Some respondents advocated the introduction of their languages as languages of the Hague system. This is due to the difficulties of hiring an interpreter or representative, which entails additional costs. There were also completely opposite opinions, in particular, regarding the revision of the language policy and leaving English exclusively within the system.
The parties expressed the need for a balanced approach to adding new languages, as this would increase the burden on applicants, which could lead to additional increases in fees and charges and undermine the main advantage of the system – cost-effectiveness.
The study set out in document H/LD/WG/12/8 also notes the need for the Working Group to determine the criteria for selecting new languages. This statement was made by the representative of the Ukrainian delegation, the First Deputy Director of the “Ukrainian National Office for Intellectual Property and Innovations” (UANIPIO) Bohdan Paduchak:
«The research outcomes provide a good basis for further discussion, offering insights into various criteria for introducing new languages. Primarily, we draw attention to the request outlined in paragraph 16 of document H/LD/WG/12/8, emphasizing the interest of user groups in applying objective criteria, such as the number of filings (actual and potential), rather than introducing a language based solely on a request from a specific Contracting Party. And some stakeholders have expressed interest in introducing languages beyond the official UN languages».
The initiative to include new languages in The Hague system came from the delegations of russia and China, in particular, the proposal to prepare for the introduction of russian was argued mainly by the status of the official language of the United Nations.

______

* What you have to do:
Continue the text on adding new languages to the Hague system, starting right after its final sentence.

* Extracted records:
______

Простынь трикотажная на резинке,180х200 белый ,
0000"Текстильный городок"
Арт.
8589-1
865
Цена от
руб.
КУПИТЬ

______

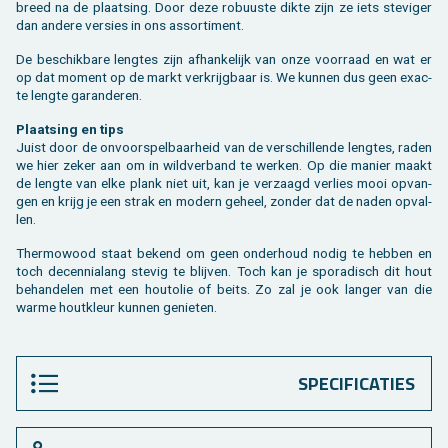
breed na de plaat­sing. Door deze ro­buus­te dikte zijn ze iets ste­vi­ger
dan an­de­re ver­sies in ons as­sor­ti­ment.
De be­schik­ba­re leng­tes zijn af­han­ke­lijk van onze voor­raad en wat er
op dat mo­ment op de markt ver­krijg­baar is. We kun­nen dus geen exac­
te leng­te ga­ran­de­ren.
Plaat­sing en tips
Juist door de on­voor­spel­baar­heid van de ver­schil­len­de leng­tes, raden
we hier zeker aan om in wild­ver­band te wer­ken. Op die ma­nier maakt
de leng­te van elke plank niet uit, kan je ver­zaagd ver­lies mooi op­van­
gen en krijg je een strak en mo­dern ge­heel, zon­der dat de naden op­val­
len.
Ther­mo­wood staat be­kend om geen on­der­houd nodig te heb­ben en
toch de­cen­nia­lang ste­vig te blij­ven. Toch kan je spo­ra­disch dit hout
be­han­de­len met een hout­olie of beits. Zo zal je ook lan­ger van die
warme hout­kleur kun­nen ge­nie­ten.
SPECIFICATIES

______

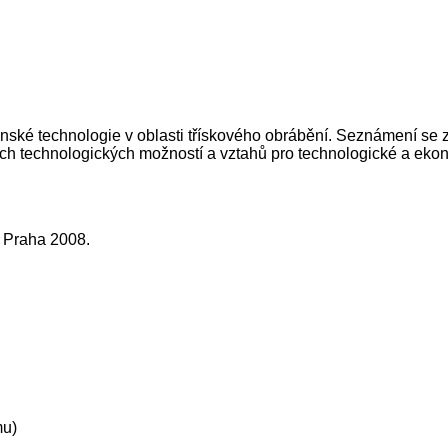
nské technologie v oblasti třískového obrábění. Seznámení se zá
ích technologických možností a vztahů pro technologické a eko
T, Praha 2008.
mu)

______

* Answer space:
Ukraine strongly supported the statement made by the Polish delegation on behalf of the Central European and Baltic States (CEBS) Regional Group, which noted the need for a balanced and gradual approach to the introduction of new languages, as well as the importance of discussing the objectives, financial and organizational aspects of such an initiative as a matter of priority.
Anna Barbarzak, representative of Poland, coordinator of the CEBS Regional Group
The Ukrainian delegation emphasized that it shared the reservations of user groups and Member States regarding the introduction of new languages into the Hague system. It was also noted that, unlike a similar issue within the Madrid Working Group, the WIPO International Bureau study did not provide assurances that the introduction of new languages would not lead to an increase in fees under the Hague system.
In addition, Ukrainian delegates expressed categorical objection to the introduction of the russian language: «Ukraine also finds insufficient justification for the introduction of the russian language in the Hague System. We believe that any introduction of language options should be carefully evaluated, taking into account the specific needs and challenges faced by users. Referring to document H/LD/WG/12/8, we do not see russian language among Designs Contained in Hague Applications at the first three quarters of 2023, and low rankings in most other objective criteria, the exclusive application of which is a key finding of this research». – stated Bohdan Paduchak.
As a result of intensive discussions that took almost two of the three days of the 12th session, as well as due to to the cooperation of the Ukrainian delegation with representatives of Poland (coordinator of the CEBS group) and representatives of the Netherlands (coordinator of Group B), together with like-minded countries, the Hague Working Group decided not to introduce russian and Chinese into the list of working languages of the Hague system, but to continue the discussion at the next sessions.
The next Session of the Hague Working Group is scheduled for October 2024.